[MATERIAL FOR THIS TASK]

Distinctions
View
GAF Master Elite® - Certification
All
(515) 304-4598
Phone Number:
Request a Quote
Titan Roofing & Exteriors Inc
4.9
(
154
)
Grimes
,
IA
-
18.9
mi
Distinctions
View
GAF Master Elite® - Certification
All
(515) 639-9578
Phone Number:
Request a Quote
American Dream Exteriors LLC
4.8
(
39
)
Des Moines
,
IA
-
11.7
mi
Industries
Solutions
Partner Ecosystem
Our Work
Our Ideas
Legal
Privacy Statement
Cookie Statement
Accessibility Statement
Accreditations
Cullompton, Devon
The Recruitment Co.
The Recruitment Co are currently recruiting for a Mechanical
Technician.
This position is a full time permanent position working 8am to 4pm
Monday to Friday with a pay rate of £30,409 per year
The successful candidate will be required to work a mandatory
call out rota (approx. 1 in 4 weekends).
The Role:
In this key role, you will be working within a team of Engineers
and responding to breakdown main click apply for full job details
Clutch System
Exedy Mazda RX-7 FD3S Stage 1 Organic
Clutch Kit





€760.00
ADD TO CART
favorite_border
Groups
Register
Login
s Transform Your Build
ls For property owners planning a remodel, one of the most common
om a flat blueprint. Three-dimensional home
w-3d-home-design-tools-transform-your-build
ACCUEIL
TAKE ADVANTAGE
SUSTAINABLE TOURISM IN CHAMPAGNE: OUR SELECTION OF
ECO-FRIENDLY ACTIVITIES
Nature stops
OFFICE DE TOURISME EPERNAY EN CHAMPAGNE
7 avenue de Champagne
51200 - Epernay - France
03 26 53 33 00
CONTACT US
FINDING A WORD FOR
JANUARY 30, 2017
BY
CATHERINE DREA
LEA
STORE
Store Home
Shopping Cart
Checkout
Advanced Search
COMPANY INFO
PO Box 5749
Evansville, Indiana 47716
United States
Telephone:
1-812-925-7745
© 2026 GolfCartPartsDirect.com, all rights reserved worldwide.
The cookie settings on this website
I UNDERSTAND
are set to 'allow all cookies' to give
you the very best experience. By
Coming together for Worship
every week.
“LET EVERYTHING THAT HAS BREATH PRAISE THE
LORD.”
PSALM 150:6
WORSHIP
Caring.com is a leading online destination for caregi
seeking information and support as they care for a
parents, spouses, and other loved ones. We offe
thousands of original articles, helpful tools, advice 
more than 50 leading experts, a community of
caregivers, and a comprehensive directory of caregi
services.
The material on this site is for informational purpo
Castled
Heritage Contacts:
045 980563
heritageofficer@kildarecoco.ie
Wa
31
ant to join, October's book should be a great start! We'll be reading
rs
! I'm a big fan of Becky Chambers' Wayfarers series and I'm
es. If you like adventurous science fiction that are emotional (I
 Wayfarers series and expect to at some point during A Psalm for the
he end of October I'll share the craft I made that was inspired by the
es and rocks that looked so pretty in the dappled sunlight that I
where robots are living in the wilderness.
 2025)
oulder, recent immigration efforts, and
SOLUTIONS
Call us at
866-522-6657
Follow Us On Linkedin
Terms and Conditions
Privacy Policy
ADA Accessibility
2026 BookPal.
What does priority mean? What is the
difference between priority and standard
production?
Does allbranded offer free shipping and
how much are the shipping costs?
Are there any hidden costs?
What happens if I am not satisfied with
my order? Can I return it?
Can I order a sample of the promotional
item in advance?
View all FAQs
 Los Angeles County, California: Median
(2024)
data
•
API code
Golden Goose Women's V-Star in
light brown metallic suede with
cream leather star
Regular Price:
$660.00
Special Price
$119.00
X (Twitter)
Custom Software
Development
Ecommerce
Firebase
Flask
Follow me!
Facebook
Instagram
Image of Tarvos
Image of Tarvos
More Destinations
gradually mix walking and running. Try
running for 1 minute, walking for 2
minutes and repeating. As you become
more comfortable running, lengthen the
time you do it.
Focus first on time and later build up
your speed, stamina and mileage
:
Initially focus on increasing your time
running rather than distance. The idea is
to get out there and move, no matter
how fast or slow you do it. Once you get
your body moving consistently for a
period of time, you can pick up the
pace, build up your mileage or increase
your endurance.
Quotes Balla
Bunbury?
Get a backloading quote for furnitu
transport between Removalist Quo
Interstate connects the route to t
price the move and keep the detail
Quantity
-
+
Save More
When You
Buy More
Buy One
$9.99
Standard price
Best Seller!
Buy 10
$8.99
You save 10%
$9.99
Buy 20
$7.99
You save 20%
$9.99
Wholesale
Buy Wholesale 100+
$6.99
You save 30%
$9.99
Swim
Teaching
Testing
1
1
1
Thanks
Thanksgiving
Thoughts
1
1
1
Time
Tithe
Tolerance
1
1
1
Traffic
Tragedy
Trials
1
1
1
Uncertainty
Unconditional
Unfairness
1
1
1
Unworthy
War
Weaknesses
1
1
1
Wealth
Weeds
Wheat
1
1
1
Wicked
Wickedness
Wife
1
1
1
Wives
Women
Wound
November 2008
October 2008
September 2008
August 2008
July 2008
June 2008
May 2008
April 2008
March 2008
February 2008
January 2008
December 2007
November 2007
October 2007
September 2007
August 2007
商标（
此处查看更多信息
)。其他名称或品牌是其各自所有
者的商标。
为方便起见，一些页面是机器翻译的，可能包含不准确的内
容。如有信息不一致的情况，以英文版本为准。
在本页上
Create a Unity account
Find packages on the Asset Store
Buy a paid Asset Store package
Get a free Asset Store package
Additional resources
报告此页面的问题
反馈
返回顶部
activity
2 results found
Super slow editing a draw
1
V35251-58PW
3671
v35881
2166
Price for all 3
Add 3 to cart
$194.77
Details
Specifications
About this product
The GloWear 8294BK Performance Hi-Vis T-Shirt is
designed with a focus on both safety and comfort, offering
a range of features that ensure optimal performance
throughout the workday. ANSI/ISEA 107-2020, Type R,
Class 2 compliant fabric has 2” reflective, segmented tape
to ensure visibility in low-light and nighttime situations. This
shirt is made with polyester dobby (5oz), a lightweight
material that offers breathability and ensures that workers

[/MATERIAL FOR THIS TASK]

**EXERCISE DESCRIPTION:**
Copy, please, exactly the lines that start at the first line of the data and end at the line containing "The Recruitment Co.", both kept and no others.

**REPLY TO THE TASK:**
Distinctions
View
GAF Master Elite® - Certification
All
(515) 304-4598
Phone Number:
Request a Quote
Titan Roofing & Exteriors Inc
4.9
(
154
)
Grimes
,
IA
-
18.9
mi
Distinctions
View
GAF Master Elite® - Certification
All
(515) 639-9578
Phone Number:
Request a Quote
American Dream Exteriors LLC
4.8
(
39
)
Des Moines
,
IA
-
11.7
mi
Industries
Solutions
Partner Ecosystem
Our Work
Our Ideas
Legal
Privacy Statement
Cookie Statement
Accessibility Statement
Accreditations
Cullompton, Devon
The Recruitment Co.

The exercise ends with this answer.